В этот раз празднование намечалось в «Ресторане Охотников», где гостей поджидали только к четырём. Однако уже с утра в головном офисе традиционно никто не работал, и атмосфера там царила самая расслабленная. С дозволения Ремира, конечно же. И это несмотря на то, что в вопросах управления он бескомпромиссно придерживался авторитарного стиля и, слегка переиначив Макиавелли, считал, что босса подчинённые любят по своей воле, а боятся – по воле босса, и умный босс всегда выберет то, что зависит от его воли. А ещё он считал, что закручивать гайки непрерывно нельзя, и время от времени надо непременно отпускать хватку и давать народу отдохнуть и расслабиться. Поэтому никогда не зажимал корпоративы, не скупился на всякие тим-билдинговые мероприятия, ну а в предпраздничные дни на всеобщее тунеядство и лёгкую разнузданность поглядывал сквозь пальцы.
В этот день он и сам оставил дела насущные. Занимался лишь тем, что поздравлял руководителей других операторов и провайдеров и получал поздравления от них.
– Кого это ты там, Рем, высматриваешь? – с улыбкой спросил Макс, вразвалочку заходя к нему в кабинет.
По блеску в глазах было ясно – технический уже принял на грудь. Наверняка, со своими технарями – он с ними всегда был запанибрата.
Ремир, сунув руки в карманы, стоял у окна. К центральному входу уже заранее подъехал заказанный красный Hyundai Universe. Через два часа все отчалят в ресторан веселиться. Астафьев встал рядом, посмотрел вниз через плечо.
– О, уже и карета подана. «Сарму» будешь поздравлять?
Ответил Ремир ему без слов, тяжёлым, мрачным взглядом.
– Ты чего такой злющий? – усмехнулся Астафьев. – Наш же праздник, расслабься. Ты как народ-то поздравлять будешь с такой миной? Им же плохо станет от одного твоего присутствия.
– Не волнуйся за народ. Я не поеду.
– Что вдруг так? – удивился Макс.
– Не хочу. Мне, знаешь, вообще как-то не до веселья.
– Из-за этой фигни с «Сармой»?
– Угу, – подтвердил Ремир, хотя это лишь частично было правдой.
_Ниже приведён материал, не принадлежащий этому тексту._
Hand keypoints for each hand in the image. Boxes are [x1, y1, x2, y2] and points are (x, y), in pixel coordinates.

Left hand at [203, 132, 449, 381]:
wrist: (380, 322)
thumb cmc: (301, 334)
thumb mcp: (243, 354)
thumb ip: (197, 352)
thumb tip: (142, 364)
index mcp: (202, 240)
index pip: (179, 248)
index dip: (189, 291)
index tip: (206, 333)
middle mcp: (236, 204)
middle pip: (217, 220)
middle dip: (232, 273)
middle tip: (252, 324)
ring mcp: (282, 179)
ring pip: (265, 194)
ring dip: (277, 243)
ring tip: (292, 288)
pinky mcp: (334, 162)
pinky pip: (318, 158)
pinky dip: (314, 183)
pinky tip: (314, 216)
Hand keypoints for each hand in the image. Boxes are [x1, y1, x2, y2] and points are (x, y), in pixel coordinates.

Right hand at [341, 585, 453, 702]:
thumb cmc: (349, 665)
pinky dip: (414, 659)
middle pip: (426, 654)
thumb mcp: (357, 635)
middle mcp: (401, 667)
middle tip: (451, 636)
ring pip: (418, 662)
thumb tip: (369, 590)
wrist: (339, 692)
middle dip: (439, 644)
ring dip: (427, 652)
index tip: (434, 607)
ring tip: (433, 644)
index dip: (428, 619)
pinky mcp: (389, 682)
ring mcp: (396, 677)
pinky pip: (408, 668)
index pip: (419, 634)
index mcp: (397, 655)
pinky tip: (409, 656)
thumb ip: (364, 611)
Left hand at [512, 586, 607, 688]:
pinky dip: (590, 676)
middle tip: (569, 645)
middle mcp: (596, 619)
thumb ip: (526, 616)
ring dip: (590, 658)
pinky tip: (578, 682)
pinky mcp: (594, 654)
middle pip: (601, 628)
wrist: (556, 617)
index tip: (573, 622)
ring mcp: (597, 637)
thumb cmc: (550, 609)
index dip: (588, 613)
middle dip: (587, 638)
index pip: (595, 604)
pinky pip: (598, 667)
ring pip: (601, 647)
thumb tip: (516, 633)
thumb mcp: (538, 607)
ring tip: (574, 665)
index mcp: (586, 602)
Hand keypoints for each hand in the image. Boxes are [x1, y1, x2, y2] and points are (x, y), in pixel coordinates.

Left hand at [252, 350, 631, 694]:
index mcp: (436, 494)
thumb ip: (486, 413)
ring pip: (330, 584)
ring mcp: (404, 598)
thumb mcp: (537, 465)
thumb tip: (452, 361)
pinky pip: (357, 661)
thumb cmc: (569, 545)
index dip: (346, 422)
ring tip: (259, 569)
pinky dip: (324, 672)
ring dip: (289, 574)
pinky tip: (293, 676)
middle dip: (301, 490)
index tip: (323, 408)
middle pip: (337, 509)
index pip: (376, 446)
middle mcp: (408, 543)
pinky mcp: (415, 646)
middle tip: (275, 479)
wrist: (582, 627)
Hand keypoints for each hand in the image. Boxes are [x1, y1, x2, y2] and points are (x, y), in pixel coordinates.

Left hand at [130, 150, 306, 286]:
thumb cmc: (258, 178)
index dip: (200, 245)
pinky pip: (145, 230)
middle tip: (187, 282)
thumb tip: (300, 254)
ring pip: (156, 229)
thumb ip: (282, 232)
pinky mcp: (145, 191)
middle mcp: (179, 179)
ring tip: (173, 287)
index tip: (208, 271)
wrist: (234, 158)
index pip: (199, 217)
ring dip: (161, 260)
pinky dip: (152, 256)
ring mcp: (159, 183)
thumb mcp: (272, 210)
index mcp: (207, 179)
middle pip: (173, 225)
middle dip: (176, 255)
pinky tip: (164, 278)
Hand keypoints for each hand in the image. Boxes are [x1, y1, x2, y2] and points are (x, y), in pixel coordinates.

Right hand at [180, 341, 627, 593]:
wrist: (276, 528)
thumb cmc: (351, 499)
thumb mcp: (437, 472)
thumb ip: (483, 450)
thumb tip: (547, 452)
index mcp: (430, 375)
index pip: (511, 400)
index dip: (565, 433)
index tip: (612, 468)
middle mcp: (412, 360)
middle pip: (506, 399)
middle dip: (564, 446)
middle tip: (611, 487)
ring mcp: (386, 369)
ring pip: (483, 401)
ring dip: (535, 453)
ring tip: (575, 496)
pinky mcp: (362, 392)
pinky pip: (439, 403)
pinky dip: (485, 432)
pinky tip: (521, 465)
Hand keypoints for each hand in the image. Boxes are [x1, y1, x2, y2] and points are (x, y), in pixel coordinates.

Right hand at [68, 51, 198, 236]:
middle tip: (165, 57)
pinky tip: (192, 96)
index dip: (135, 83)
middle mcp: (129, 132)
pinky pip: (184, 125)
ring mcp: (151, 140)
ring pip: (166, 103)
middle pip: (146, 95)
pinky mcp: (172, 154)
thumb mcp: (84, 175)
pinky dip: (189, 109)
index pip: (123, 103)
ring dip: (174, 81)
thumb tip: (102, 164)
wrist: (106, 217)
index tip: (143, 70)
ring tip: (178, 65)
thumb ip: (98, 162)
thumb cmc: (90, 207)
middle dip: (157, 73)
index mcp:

Даже не так. Ситуация с тендером и "Сармой", если уж честно, отъехала на второй план. Сильнее прочего тревожило его другое.
Только теперь он начал осознавать, какую грандиозную ошибку совершил, взяв на работу Горностаеву, да и просто встретившись с ней. Точнее, он всегда понимал, даже когда ещё и не взял её, что лучше этого не делать и сам себе не мог объяснить внятно, почему всё-равно поступил так упрямо, глупо, почему повёлся на необдуманный порыв. Но только теперь осознал, какие масштабы и последствия лично для него нёс этот опрометчивый шаг.
Чем там он прикрывался? Накажет? Отомстит? Какая, к чертям, месть? Когда при ней он совершенно голову теряет и чуть ли в безвольного идиота не превращается, стоит столкнуться с ней взглядом. Никогда такого с ним не случалось, и как с этим совладать, он попросту не знал. И даже когда её нет рядом, она никак не идёт из мыслей.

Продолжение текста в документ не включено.